London is the type of city which always has something going on. Whether you only have 24 hours to dedicate to exploring this vibrant and historical city or you have booked a longer break, there is plenty to see and do. A week is a good time to spend in the city as it gives you the chance to try a little bit of everything that London has to offer; you can get a nice mix of sightseeing and heading off the beaten track and uncovering some of London’s best hidden gems. We have put together a loose itinerary for anyone looking for the best way to spend a week in the city; we have tried to include a little bit of everything but you could always switch the days around or take something out in favour of an attraction that you absolutely want to visit but which isn’t featured here: –
Day One: Get Your Bearings
Depending on what time you arrive in London on day one, you are probably not going to want to hit the ground running. Take some time to settle into your hotel and work out where you are based in relation to the attractions and days out you want to enjoy. A good hotel such as the London City Suites by Montcalm Chiswell Street should have staff who be able to advise you on basic information such as the nearest tube station, restaurant, or bus stop. Alternatively you could download a free app or map ahead of time which will also provide you with this information. This is probably a good day for heading out in the evening to a nice restaurant to get something to eat ahead of your first full day exploring tomorrow.
Day Two: History
Although London is often bustling with tourists, mid-week tends to be a lot quieter than the weekend so today is the day you want to hit your major tourist attractions. If you want to get a feel for the history of the city then you can’t go wrong with a trip to the Tower of London. Get there when it opens (check opening times online ahead of your visit as these change seasonally) and head straight to the Crown Jewels as this is the most popular part of the Tower of London and you don’t want to waste precious time queuing and then you are free to spend the rest of the time discovering the history of this 1,000 year old building. From the Tower of London head across to Tower Bridge and visit the exhibition which demonstrates how the bridge was built before hopping on a Thames Clipper boat and heading down to Westminster; here you can see Westminster Abbey, Big Ben and the Houses of Parliament all within a short distance of one another.
Day Three: Art & Music
London has some of the best art galleries in the world and this is your time to explore some of the finest examples. Make your way to Trafalgar Square and you can enjoy the National Gallery and the National Portrait Gallery which are located close to one another. Nearby you will also discover St-Martin-in-the-Fields which is well known for its free lunchtime music recitals; some of the most famous musicians and composers in the world have performed here and although you can’t guarantee an international star at their lunchtime concert the standard of music is still exceptionally high. Head underneath the church and into The Crypt for a light lunch in one of the most unusual surroundings. The afternoon could be spent exploring the nearby Mall Galleries, the Courtauld Gallery or the Hayward Gallery before returning to your hotel suites London.
Day Four: Bus Tour
A hop-on, hop-off bus tour is a great way of getting around London and seeing some of the major landmarks of the city. There are several different routes which take in sights such as St Paul’s Cathedral, The Natural History Museum, Hyde Park, and many others. You are free to get off the bus and explore at your own leisure before re-boarding at the nearest pick up point and continuing on with your tour. It’s a good opportunity to visit any attractions you haven’t yet had chance to explore such as one of the major museums in Kensington.

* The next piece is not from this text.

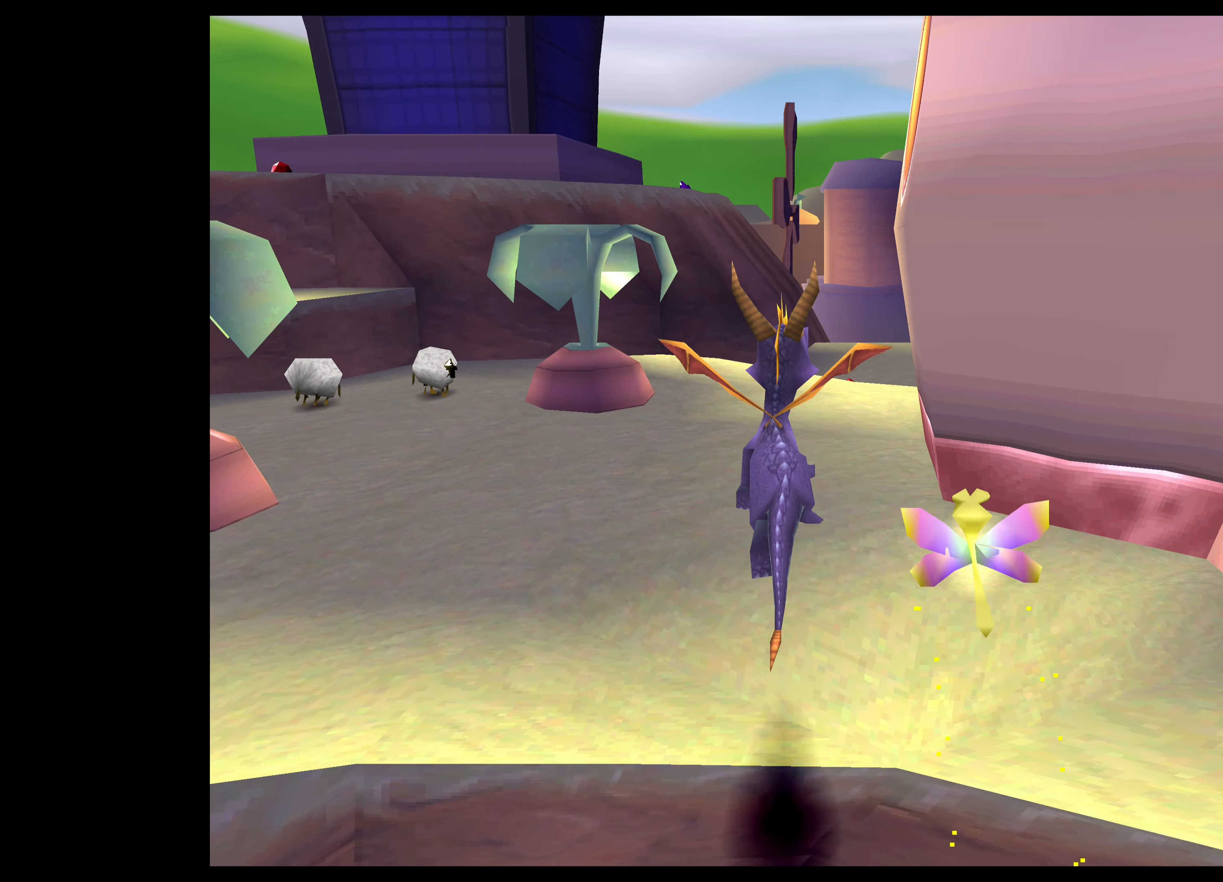
{"buttons": ["SQUARE"], "left_stick": "up", "right_stick": "center", "events": [[50, "left_stick", "up-left"], [100, "SQUARE", "down"], [383, "left_stick", "up"]]}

Day Five: Discover Greenwich
Greenwich is a part of the city which is well worth exploring in its own right but is often overlooked in favour of more centrally located areas. Regardless, it is worth dedicating a whole day to exploring Greenwich with its rich maritime history, museums, the Royal Observatory which is home to Greenwich Mean Time and the vibrant market found here too.
Day Six: Market Day
Saturday is undoubtedly the best day to head to market so if this doesn’t fall on your sixth day in the city then we highly suggest you switch some things around in order to get the most out of your trip. London has some impressive markets with thousands of stalls to browse and rummage through at your leisure and some real bargains to be discovered along the way. Portobello Road Market, Old Spitalfields Market, Brick Lane Market and Camden Market are just some of the popular options you could take the time to visit. Many of these markets are also surrounded by cafes and coffee shops which are ideal for a pit-stop once you have exhausted the delights of the stalls and their wares.
Day Seven: Get Outside
On your final day in the city we suggest slowing things down a little and taking advantage of some of London’s glorious open spaces; from parks to woodlands to secret gardens, London has some fantastic and beautiful places to escape for a walk and now is the ideal time to make the most of it. Head away from the touristy spots such as Hyde Park and opt instead for St Dunstan in the East, Brompton Cemetery or Vauxhall Gardens and you won’t be disappointed.